Note a regular expression, such as /o/ is NOT a string (so it is never enclosed in quotes). When a regular expression is entered by a user in a form, we need to change the form value from a string. For example

str="hello folks";

re="/o/"; //this is a string, so it won't work

re=eval(re); //change it to an object

check=str.replace(re,"a");

alert (check);

match

str="hello folks";

re=/o/;

check=str.match(re);

alert (check);

//result is "o"

//otherwise it returns null

replace

str="hello folks";

re=/o/;

check=str.replace(re,"a");

alert (check);

// result is "hella folks"

search

search can be used to find the position of the first occurrence of a match:

str="hello folks";

re="/o/";

re=eval(re);

check=str.search(re);

document.write (check);

//result is 4

Flags (i, g, m)

The i flag makes the search case-insensitive. The g makes the search global, finding all matches and not just the first. And the m flag covers multiple lines.

/rea/ matches bread

/rea/i matches bReAd

/rea/g matches bread bREAd bread

/rea/gi matches bread bREAd bread

Period, Asterisk, Plus and Question Mark

The Period

The period (.) matches any character.

So "bread read ted ba a".match(/.b./) matches " b" (of ba). That is, the space and the "b". It doesn't match the "b" in bread, because there is no character before the "b" in bread. There must be one or more characters in the "." space.

The Asterisk (*)

The asterisk (*) matches one or more or none of the preceding.

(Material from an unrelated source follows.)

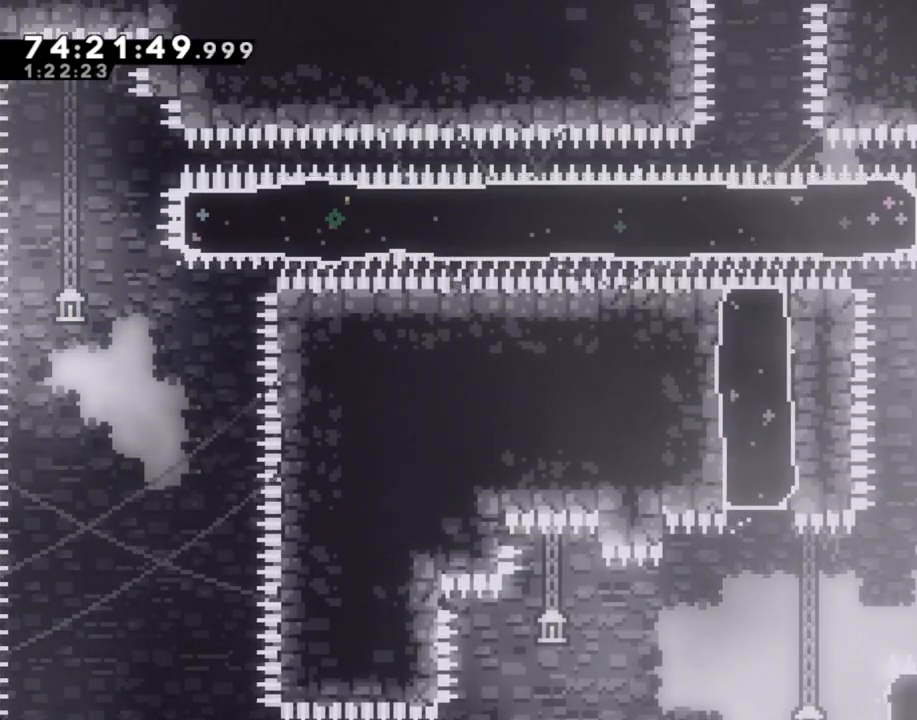
{"buttons": ["X"], "left_stick": "left", "right_stick": "center", "events": [[285, "A", "up"], [318, "X", "down"]]}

"bread read ted ba a".match(/b*d/) matches "e" in bread. It doesn't care about the "b" because it matches zero or more of the preceding.

/cat*/g matches all the cats in "cat catamaran cater concatenate".

Often we must escape the asterisk in javascript because /* looks like a comment to javascript. We need, therefore to write /\\*/

The question mark will often be escaped too.

The Plus (+)

The plus (+) matches one or more of the preceding character. It is like the asterisk (*), but must have at least one character present. The asterisk gives us these results:

str='ca at ct c cat catatat'
re=/c(at)*/g
re is: /c(at)*/g
str.match(/c(at)*/g) gives: "c,c,c,cat,catatat"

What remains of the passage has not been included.